The tool's training dataset includes an interactive icon detection dataset, carefully selected and automatically annotated from popular web pages to highlight clickable and actionable areas. Additionally, there is an icon description dataset aimed at linking each UI element with its corresponding functionality.

QQ_1739759294065.png

In version V2.0, OmniParser has undergone significant improvements, with an updated dataset that is larger and cleaner, and the description and localization of icons improved by 60%. According to tests, the average latency of this version has also been greatly reduced, approximately 0.6 seconds per frame on A100 devices and 0.8 seconds per frame on a single 4090 graphics card. In terms of performance, OmniParser achieved an average accuracy of 39.6 in the ScreenSpot Pro test.

Users can control a Windows 11 virtual machine using the OmniTool, which works in conjunction with OmniParser, allowing users to select suitable visual models. Currently, OmniTool supports various large language models, including multiple versions of OpenAI, DeepSeek (R1), Qwen (2.5VL), and Anthropic Computer Use, making it convenient for users to perform various operations.

OmniParser is designed to convert unstructured screenshot images into a structured list of elements, including the locations of interactive areas and potential functional descriptions of icons. Users of this tool need to possess basic analytical skills and critical thinking, as while OmniParser can extract information, the final judgment must still be made by the user. This tool can be used for various types of screenshots, including PC and mobile interfaces, demonstrating strong adaptability.

However, it is also important to note the limitations of OmniParser. The tool does not detect harmful content in the input, so users should be cautious when providing input to ensure it does not contain harmful information. Furthermore, although OmniParser only converts screenshots to text, it can still be used to build operational graphical user interface agents. Developers using OmniParser to build and operate agents must adhere to safety standards and ethical guidelines.

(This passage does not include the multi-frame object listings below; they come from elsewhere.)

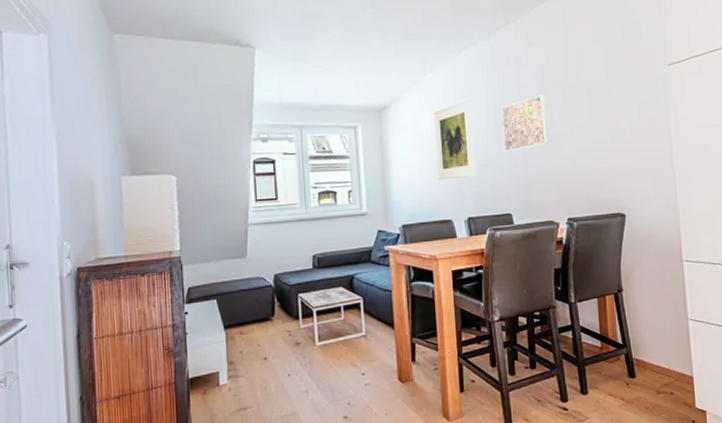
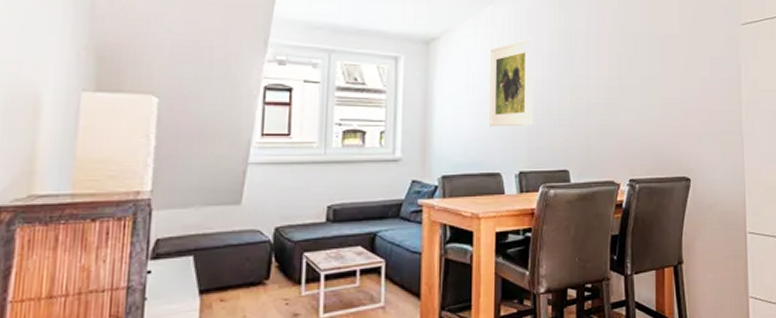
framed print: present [502,94,548,152] -> none [567,41,614,101]

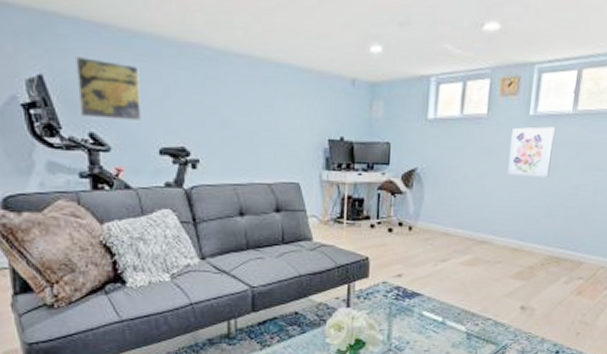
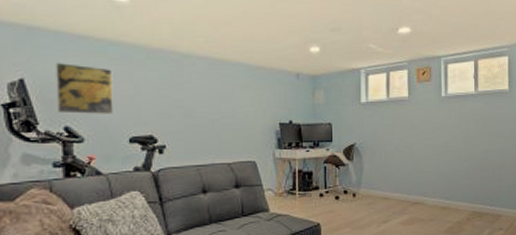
wall art: present [506,127,555,178] -> none [429,105,464,146]

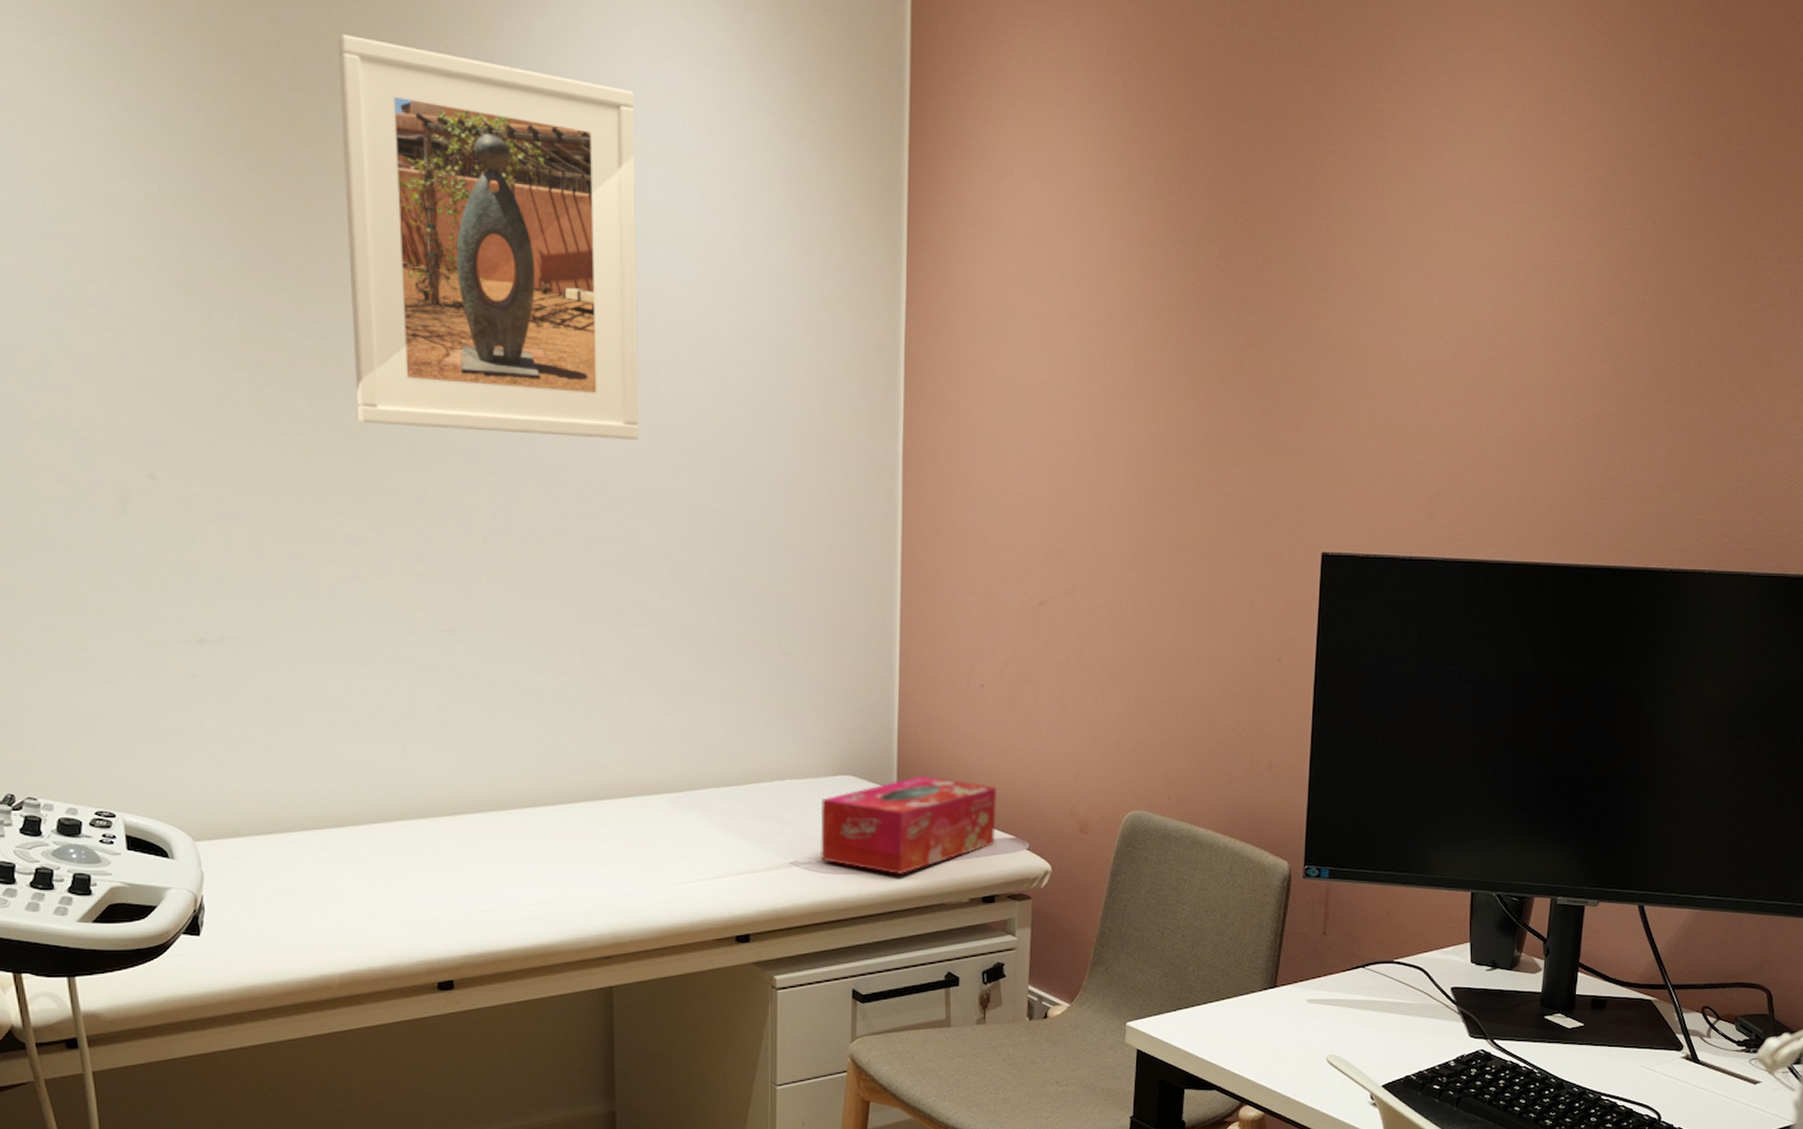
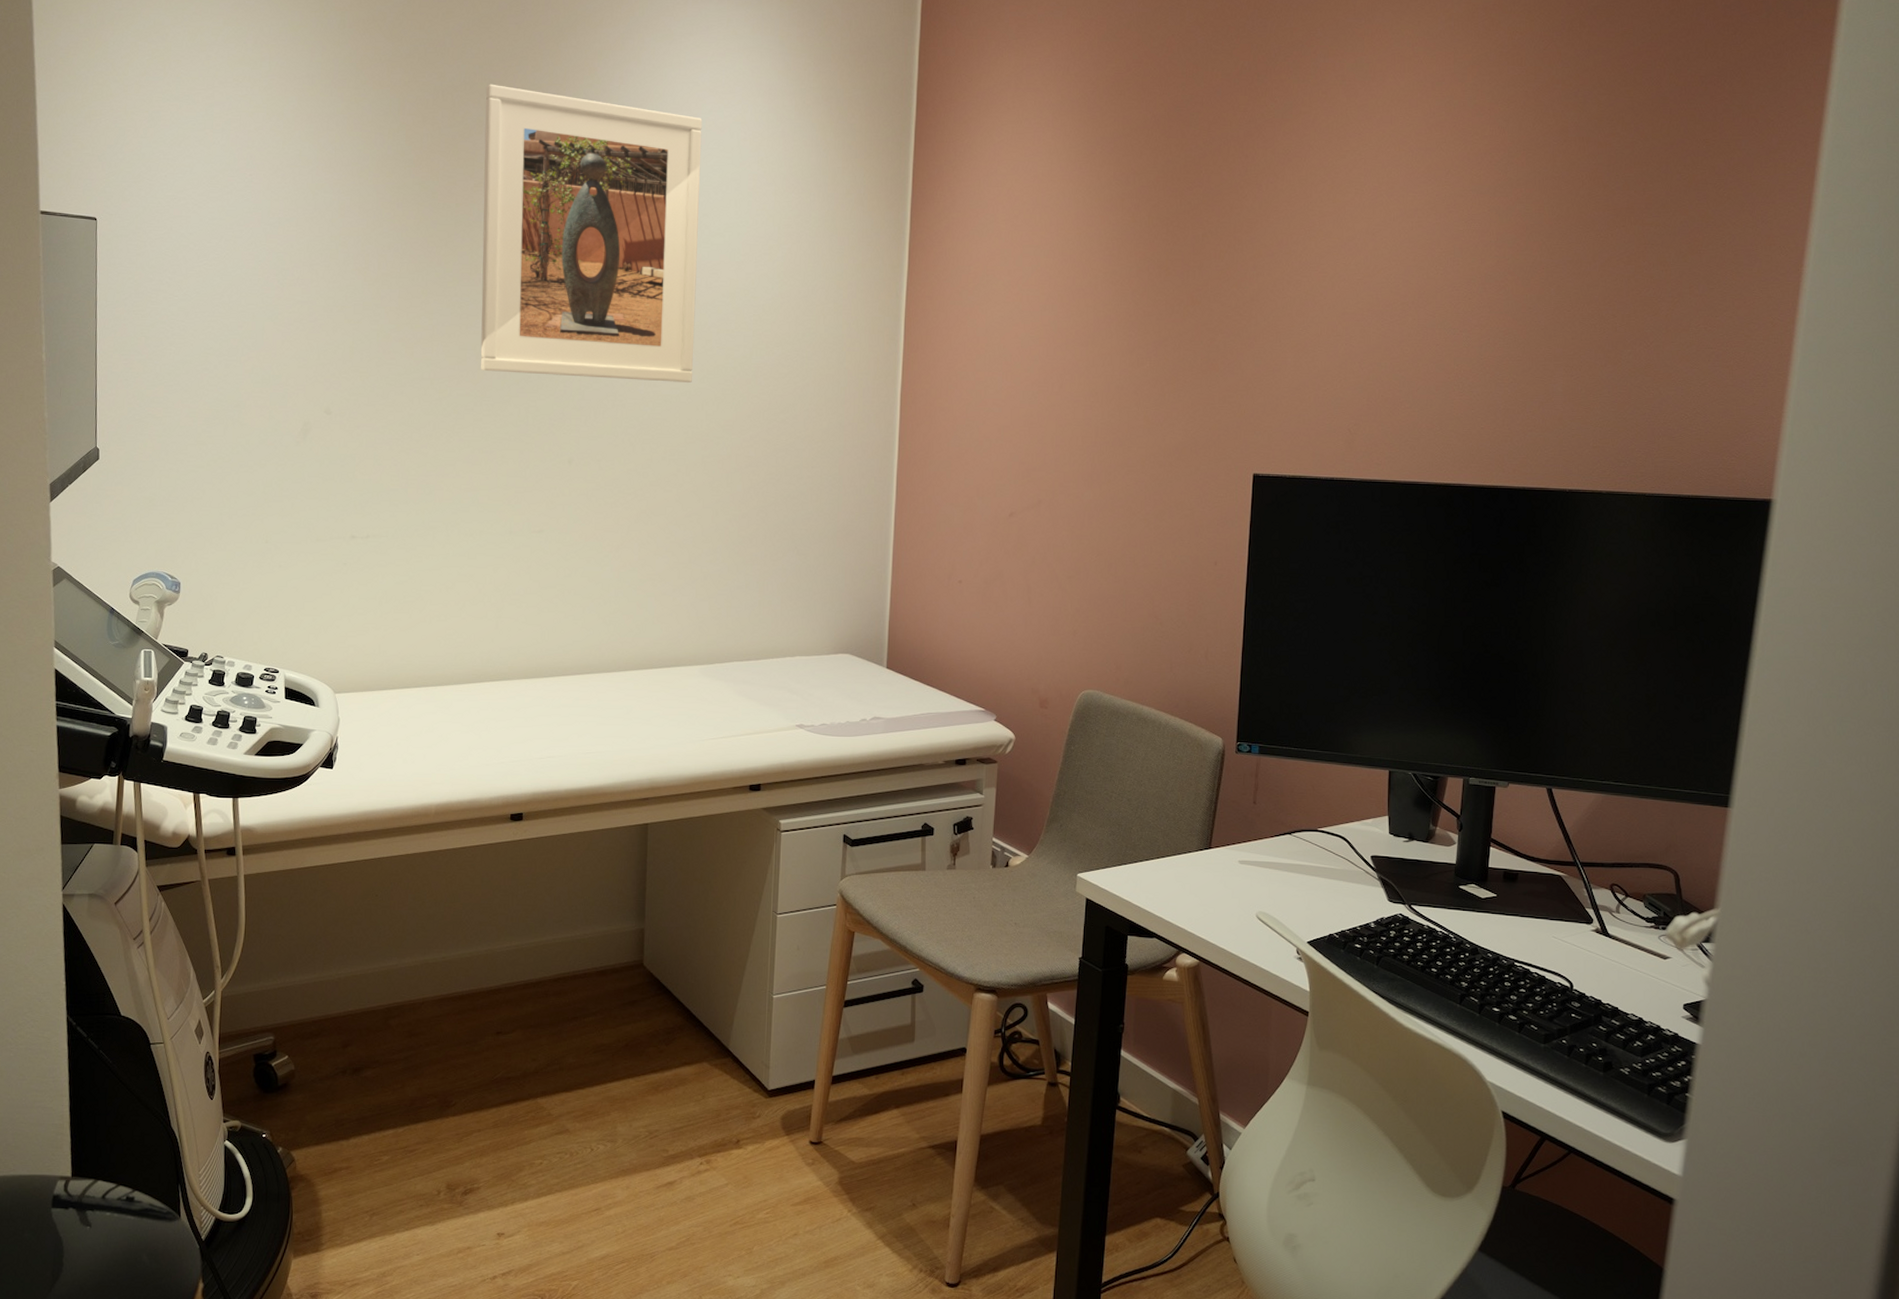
tissue box: present [820,775,997,874] -> none [822,655,971,738]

Model: https://huggingface.co/microsoft/OmniParser-v2.0

Project: https://github.com/microsoft/OmniParser/tree/master

Highlights:  

🔍 OmniParser V2.0 is an intelligent parsing tool that converts UI screenshots into structured information, enhancing user experience.  

⚡ The new version has significant improvements, with average latency reduced to 0.6 seconds per frame and an accuracy rate of 39.6%.  

🔐 Users should be mindful of the safety of the input content, and developers should follow safety standards and ethical guidelines.